Dear garywang,
P2P calls are not supported on Drive platform.
As CPU and dGPU are connected via NvLink, If you are transferring data from CPU to dGPU, it goes via NVLink. You can check running bandwidth test CUDA sample.
Host to Device Bandwidth, 1 Device(s)
PINNED Memory Transfers
Transfer Size (Bytes) Bandwidth(MB/s)
33554432 29250.3
Device to Host Bandwidth, 1 Device(s)
PINNED Memory Transfers
Transfer Size (Bytes) Bandwidth(MB/s)
33554432 29504.7
Device to Device Bandwidth, 1 Device(s)
PINNED Memory Transfers
Transfer Size (Bytes) Bandwidth(MB/s)
33554432 96765.0
Result = PASS
…
Sorry I’m little confused on “Device to Device Bandwidth”, could you help to explain its diffident between CUDA_VISIBLE_DEVICES=1 and CUDA_VISIBLE_DEVICES=0 (i.e. not transfer by NvLINK or not)? Sorry for bothering on it.
Dear Garywang,
Device to device bandwidth refers to data transfer bandwidth with in the GPU(from one memory location to other memory location in the same GPU. This does not involve NvLink).
CUDA_VISIBLE_DEVICES is flag is used to select the GPU devices on system.
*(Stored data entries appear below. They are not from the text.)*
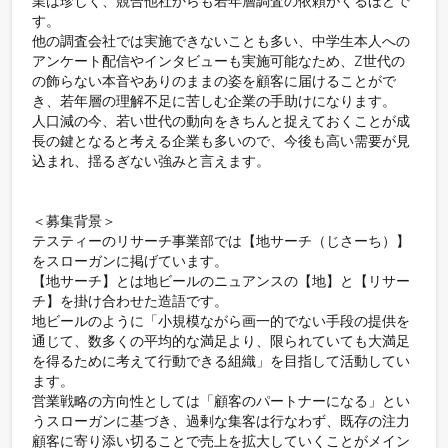
業は珍しく、競合他社からも若年層調査の依頼がくるほどで
す。

他の調査会社では実施できないことも多い、中学生本人への
アンケート配信やインタビューも実施可能なため、Z世代の
の飾らない本音やありのままの姿を顧客に届けることがで
き、若年層の理解不足に苦しむ企業の手助けになります。

人口減の今、若い世代の動向をきちんと捉えておくことが成
長の鍵となると考える企業も多いので、今後も高い需要が見
込まれ、揺るぎない強みと言えます。

＜募集背景＞

テスティーのリサーチ事業部では【地サーチ（じさーち）】
をスローガンに掲げています。

【地サーチ】とは地ビールのニュアンスの【地】と【リサー
チ】を掛け合わせた造語です。

地ビールのように「小規模ながら画一的でない手段の提供を
通じて、数多くの平均的な満足より、限られていても大満足
を得るために考えて行動できる組織」を目指して活動してい
ます。

営業戦略の方向性としては「顧客のパートナーになる」とい
うスローガンに基づき、過剰な集客は行なわず、既存の注力
顧客に寄り添い切ることで売上を拡大していくことがメイン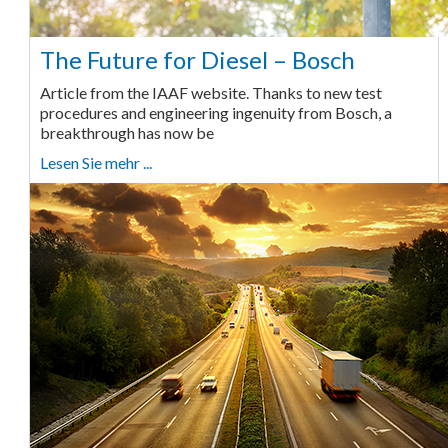
The Future for Diesel – Bosch
Article from the IAAF website. Thanks to new test
procedures and engineering ingenuity from Bosch, a
breakthrough has now be
Lesen Sie mehr ...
When you set CUDA_VISIBLE_DEVICES=0, you systems behaves as if it has only dGPU and similarly if you set CUDA_VISIBLE_DEVICES=1, it shows only iGPU.
@SivaRamaKrishna,
So, from my point of view to conclude them, is it correct?
for CUDA_VISIBLE_DEVICES=0, Host to Device Bandwidth is 18G/s transferred via NvLink.
for CUDA_VISIBLE_DEVICES=1, Host to Device Bandwidth is 29G/s transferred via Share Memory.